If established, this platform would dramatically expand regional support for female entrepreneurs. The entire Central Asian region currently allocates less than $50 million annually to tech incubators focused on women, making this a transformative investment.
Hard questions still outrun the hype
Despite the ambitious vision, significant challenges remain. Rural connectivity is a key hurdle, as only 63% of rural Uzbek households own a smartphone suitable for AI learning apps. Furthermore, cross-border legal and regulatory differences, such as conflicting data storage laws between Kazakhstan and Uzbekistan, and the slow pace of harmonizing venture capital rules within the Eurasian Economic Union, could delay progress.

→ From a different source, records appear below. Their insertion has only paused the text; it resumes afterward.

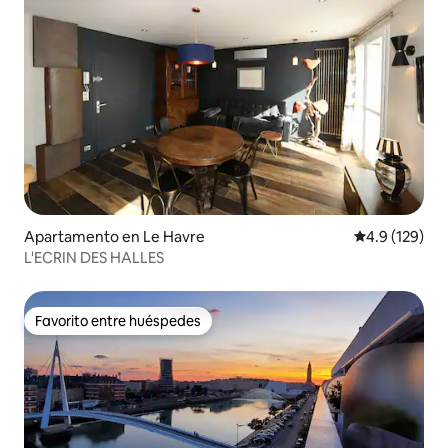
Apartamento en Le Havre
Calificación 
4.9 (129)
L'ECRIN DES HALLES
Favorito entre huéspedes
Favorito entre huéspedes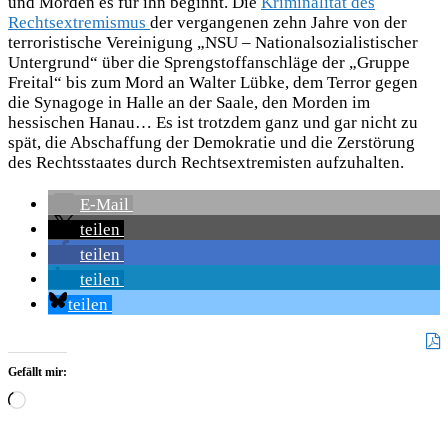
und Morden es für ihn beginnt. Die
Kriminalität des
Rechtsextremismus
der vergangenen zehn Jahre von der
terroristische Vereinigung „NSU – Nationalsozialistischer
Untergrund“ über die Sprengstoffanschläge der „Gruppe
Freital“ bis zum Mord an Walter Lübke, dem Terror gegen
die Synagoge in Halle an der Saale, den Morden im
hessischen Hanau… Es ist trotzdem ganz und gar nicht zu
spät, die Abschaffung der Demokratie und die Zerstörung
des Rechtsstaates durch Rechtsextremisten aufzuhalten.
E-Mail
teilen
teilen
teilen
teilen
Gefällt mir:
Wird
geladen …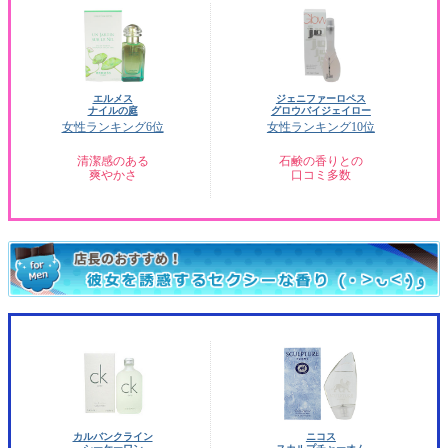
エルメス
ジェニファーロペス
ナイルの庭
グロウバイジェイロー
女性ランキング6位
女性ランキング10位
清潔感のある
石鹸の香りとの
爽やかさ
口コミ多数
カルバンクライン
ニコス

However, the political commitment is strong. President Mirziyoyev reinforced his regional proposal with a domestic mandate: by 2030, at least 30% of government IT procurement contracts will be awarded to companies with female founders. This target, part of the draft "Digital Uzbekistan 2030" strategy, creates a powerful incentive for banks to fund women-led businesses immediately.
The message to businesswomen across Central Asia is unmistakable: the region is ready to capitalize on its unique, young, female AI talent pool. Uzbekistan is positioning itself to lead this movement, and the entrepreneurs who engage now will shape the future of tech education and innovation for the entire region.